The Inner Circles / Mendes Wood DM, Brussels, Belgium, 2021
Fiat – let it be done – is a command with which an authority exhorts a shared belief in the value of a currency. Fiat currencies are those that, dissociated from their equivalent in gold and silver, which can always be converted into the value of the material from which they are made, must rely on the almost-magical illusion that a symbolic contract issued by a king, a bank or a state guarantees a comparable value in all possible exchanges. It is, therefore, a request to have faith in it, but it can only be realized through a command. Let it be done. And so it is. An exemplary exercise in performativity.
Metal coins, which are currently in the process of disappearing in most prosperous economies in Europe, still represent, in the rest of the world, a fragile certainty that one can amass the weight of a ponderable value at the bottom of a pocket or purse. Even knowing that the nickel, copper and brass found in almost every alloy used to produce coins bear no relation to the gold standard they aspire to represent, it is reassuring to feel their weight as a way of renewing our faith in fiat.
Perhaps, for this reason, the one Euro coins whose basic design the European Union has not changed since their original minting, feature a golden rim that frames the inner effigy like a ring.
What provides legitimacy to its value is not, of course, the golden rim and its allusion to gold, but the relief that represents authority on the coin’s inner disk. The face of a monarch, the emblem of a country or a cultural reference that is seen to represent the national character endows the currency with the symbolic backing invested in them by a state’s authority. In the complicated power balance within the European Union, the continuity of the underside’s design, identical in every country, contrasts with the changing motif on the frontside. Each EU country is in charge of their cultural reference, national emblem or monarch’s face to appeal to the legitimacy of fiat. But when it comes to encouraging confidence in currency exchange, what kind of legitimacy can –for instance– a Spanish monarch’s face inspire if he is being investigated for tax evasion and illegal commissioning?
The Euro’s golden rim closely evokes the halo typically found in Christian representations. A golden circle surrounding a face inevitably signals a supernatural quality. That of a saint or of monetary value. The magical effect seems to vanish when we imagine the low-relief portrait wearing off as it passes from hand to hand until it disappears, or when we encounter Runo Lagomarsino’s gesture that accelerates this poetic fading with a clear blow that hammers out of their halos the assigned value of hundreds of coins. Therefore, when we see that the disks removed from their golden rings have been melted into the shape of a simple plate, with no other attribute but its weight, excessive for such an ordinary object, we call into question the entire illusory apparatus that sustains the fiction of value. And Runo does so without resorting to the iconoclastic act that wielding a hammer might suggest. We recognize lightness in the precision of the strike that removes the coins’ magical link with value. We know that this is the same precise blow that once printed their value onto the metal. This perfect symmetry turns an act that could have been interpreted as pauperist vandalism into a precise poetic mechanism of “discoinage”.

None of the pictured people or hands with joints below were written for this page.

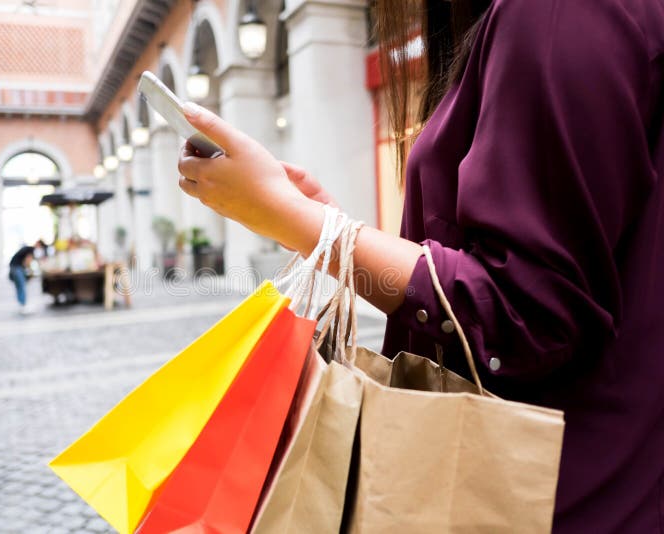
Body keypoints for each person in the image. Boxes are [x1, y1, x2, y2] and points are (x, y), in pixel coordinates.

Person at [175, 0, 664, 530]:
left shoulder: (555, 13)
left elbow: (520, 314)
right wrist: (326, 223)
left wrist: (308, 224)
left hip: (556, 496)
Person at [9, 244, 36, 315]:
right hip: (17, 268)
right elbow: (28, 261)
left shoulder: (25, 249)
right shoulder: (30, 250)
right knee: (22, 286)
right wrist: (30, 271)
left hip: (13, 267)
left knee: (19, 286)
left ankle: (21, 304)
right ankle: (23, 305)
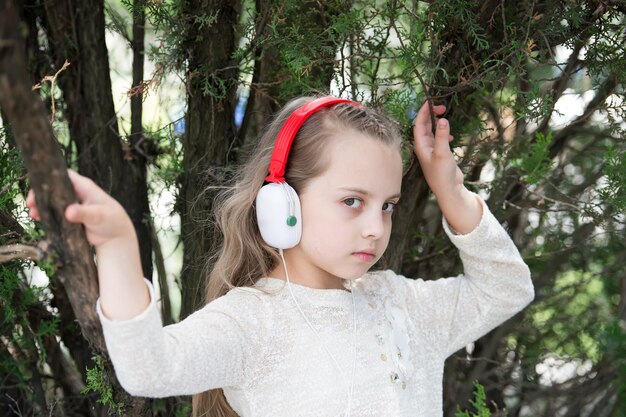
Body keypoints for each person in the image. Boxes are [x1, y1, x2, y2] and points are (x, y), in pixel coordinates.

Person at [27, 96, 535, 417]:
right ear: (282, 203)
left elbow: (507, 289)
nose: (375, 227)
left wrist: (449, 188)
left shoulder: (400, 303)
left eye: (389, 206)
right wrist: (117, 242)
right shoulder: (255, 321)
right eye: (352, 201)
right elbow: (148, 370)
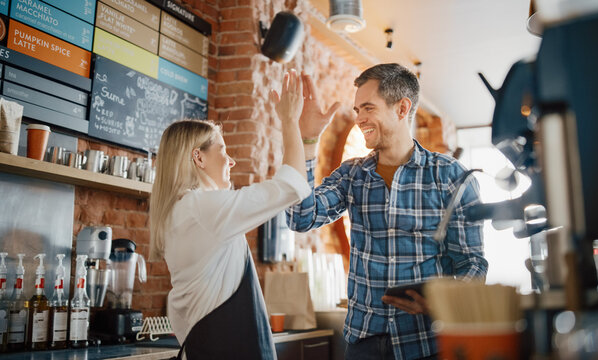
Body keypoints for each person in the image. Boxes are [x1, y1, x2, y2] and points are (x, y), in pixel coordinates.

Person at [286, 64, 488, 360]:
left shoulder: (451, 177)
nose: (359, 119)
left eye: (367, 108)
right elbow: (301, 217)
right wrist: (307, 140)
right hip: (362, 345)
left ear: (402, 108)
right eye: (356, 110)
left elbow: (472, 264)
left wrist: (443, 302)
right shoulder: (351, 175)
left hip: (427, 343)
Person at [149, 70, 311, 359]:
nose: (232, 160)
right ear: (198, 157)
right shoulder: (201, 209)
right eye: (223, 150)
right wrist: (291, 122)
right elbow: (292, 185)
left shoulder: (185, 211)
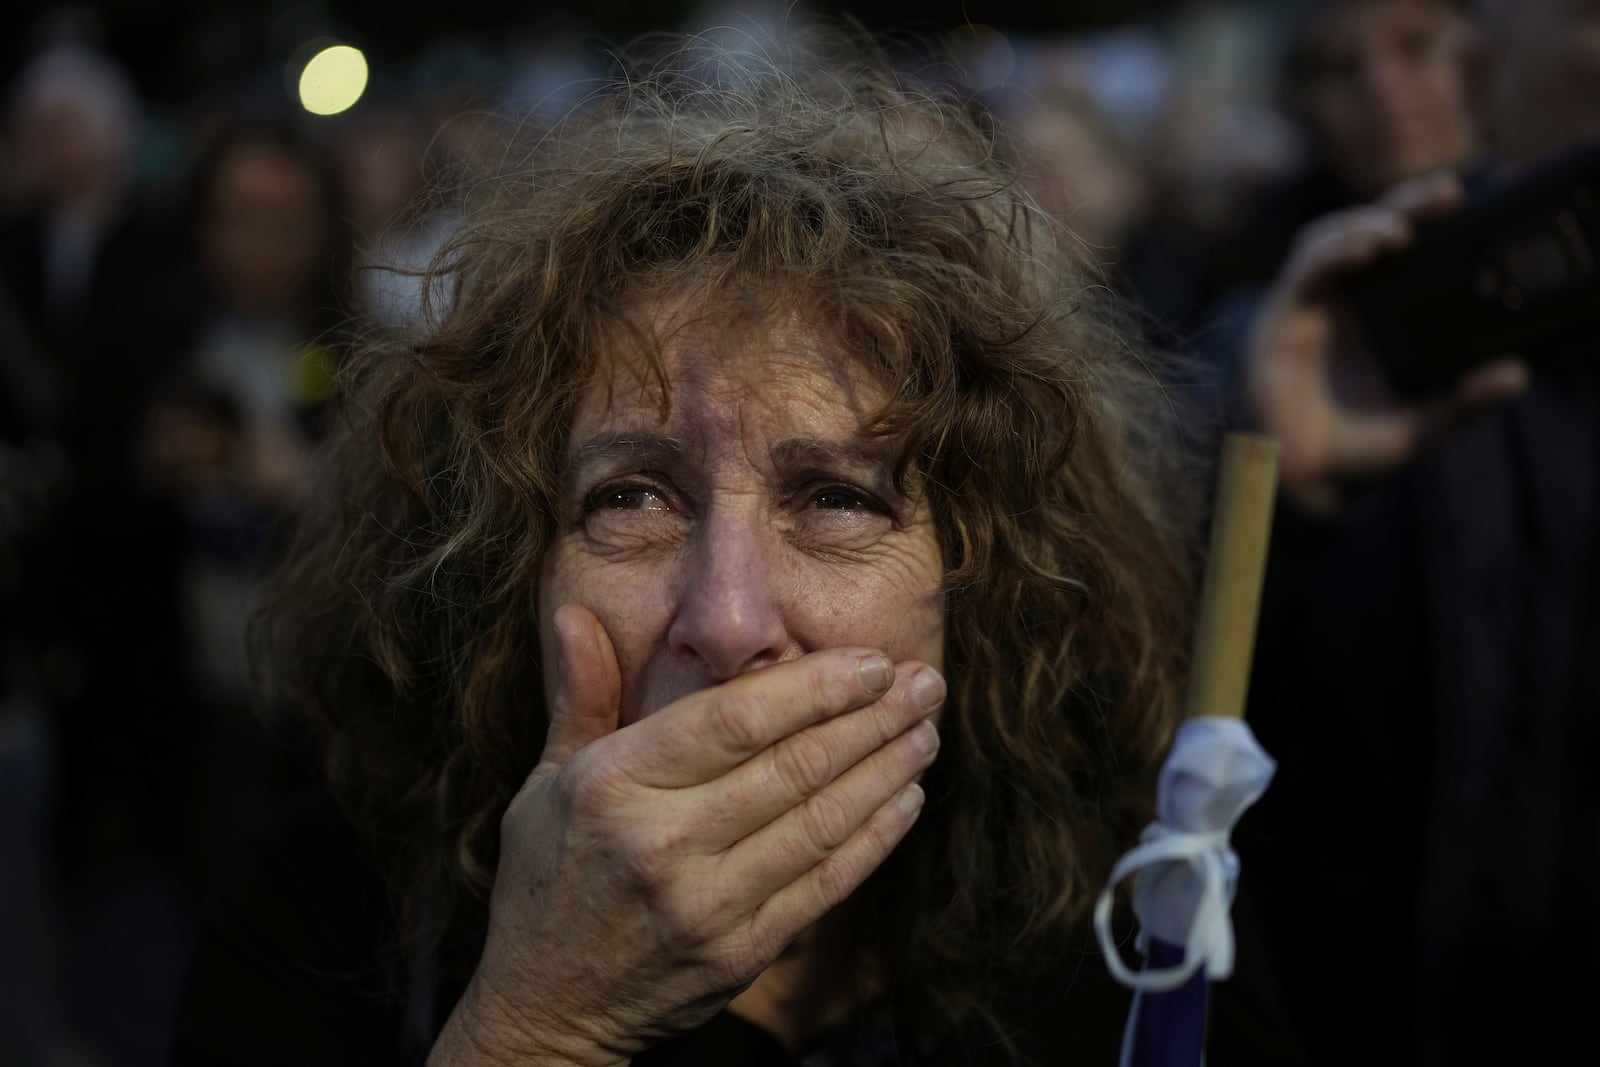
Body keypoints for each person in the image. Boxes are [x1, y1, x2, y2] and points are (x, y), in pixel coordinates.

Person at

Fiat Lux – let there be light – is the inaugural act of biblical cosmogony, and it anticipates enlightenment’s worldview. Michael Marder questions whether enlightenment is, after all, the paradox of fire without heat, of light without residue. Bringing light to facts in order to understand them, but without burning them or getting burned. The temporality of light emerging at daybreak to renew the news in daily newspapers. An odd idea in our present of uninterrupted newsworthiness, but one that suggests a worldview in which events themselves seemed to exist only under the light that illuminated them. In Runo’s A Cloud of Smoke, every morning’s newspaper collects wax dripping from a candle, making visible the irreducible trace left by light, the heat of fire, which never fully disappears no matter how hard we try to ignore it.